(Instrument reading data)
:::
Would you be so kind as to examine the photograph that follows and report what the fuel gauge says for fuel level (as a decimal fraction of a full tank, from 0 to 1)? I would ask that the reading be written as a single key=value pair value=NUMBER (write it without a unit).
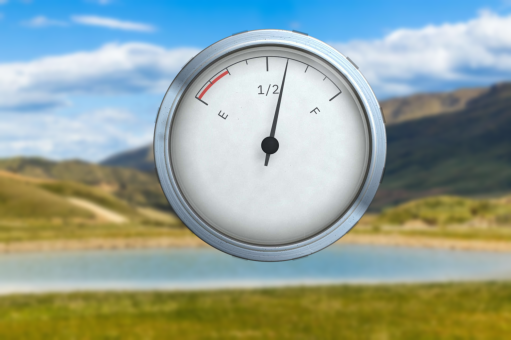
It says value=0.625
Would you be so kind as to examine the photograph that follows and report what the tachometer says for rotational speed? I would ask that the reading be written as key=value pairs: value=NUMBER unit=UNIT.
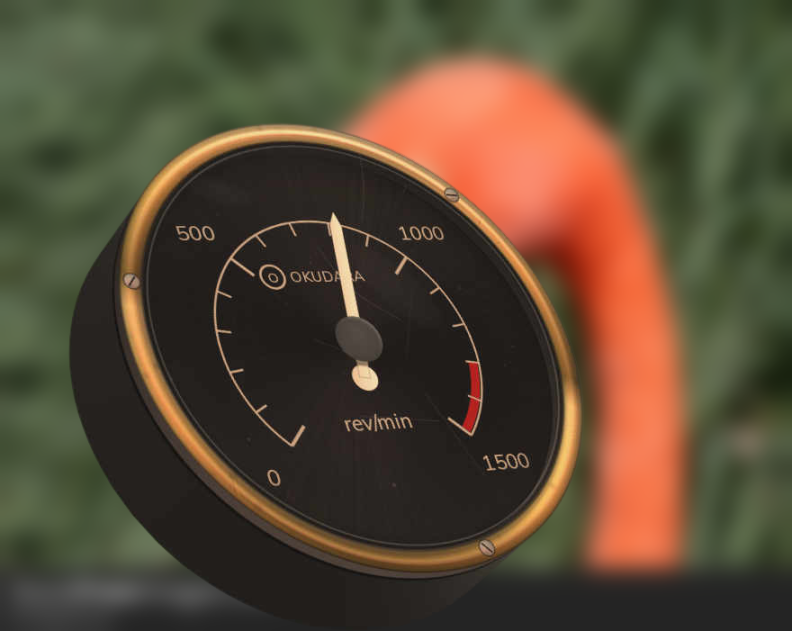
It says value=800 unit=rpm
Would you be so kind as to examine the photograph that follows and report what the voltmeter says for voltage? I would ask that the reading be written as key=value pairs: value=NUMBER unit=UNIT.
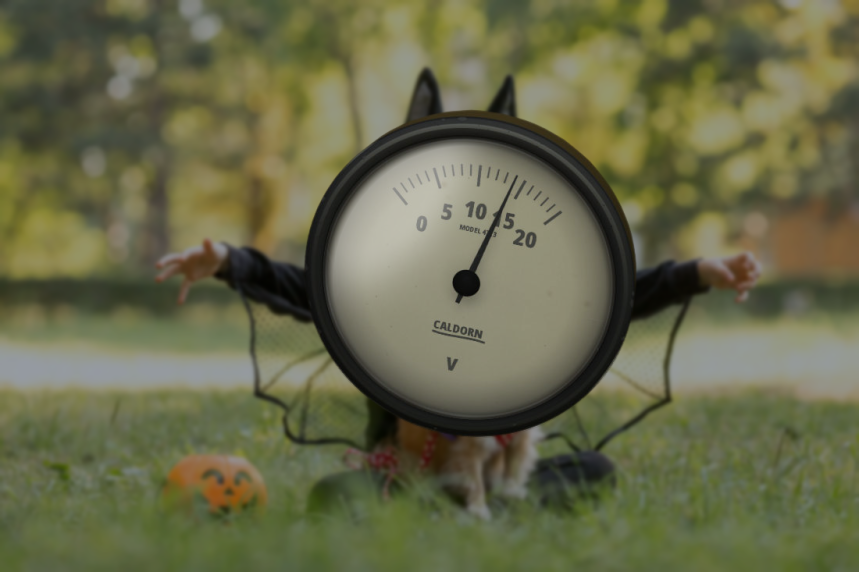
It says value=14 unit=V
:::
## [What is expected]
Reproduce all of the material above, replacing each occurrence of "photograph" with "image" and leaving everything else unchanged. Omit the pictures from your answer.

## [Response for this exercise]
Would you be so kind as to examine the image that follows and report what the fuel gauge says for fuel level (as a decimal fraction of a full tank, from 0 to 1)? I would ask that the reading be written as a single key=value pair value=NUMBER (write it without a unit).
It says value=0.625
Would you be so kind as to examine the image that follows and report what the tachometer says for rotational speed? I would ask that the reading be written as key=value pairs: value=NUMBER unit=UNIT.
It says value=800 unit=rpm
Would you be so kind as to examine the image that follows and report what the voltmeter says for voltage? I would ask that the reading be written as key=value pairs: value=NUMBER unit=UNIT.
It says value=14 unit=V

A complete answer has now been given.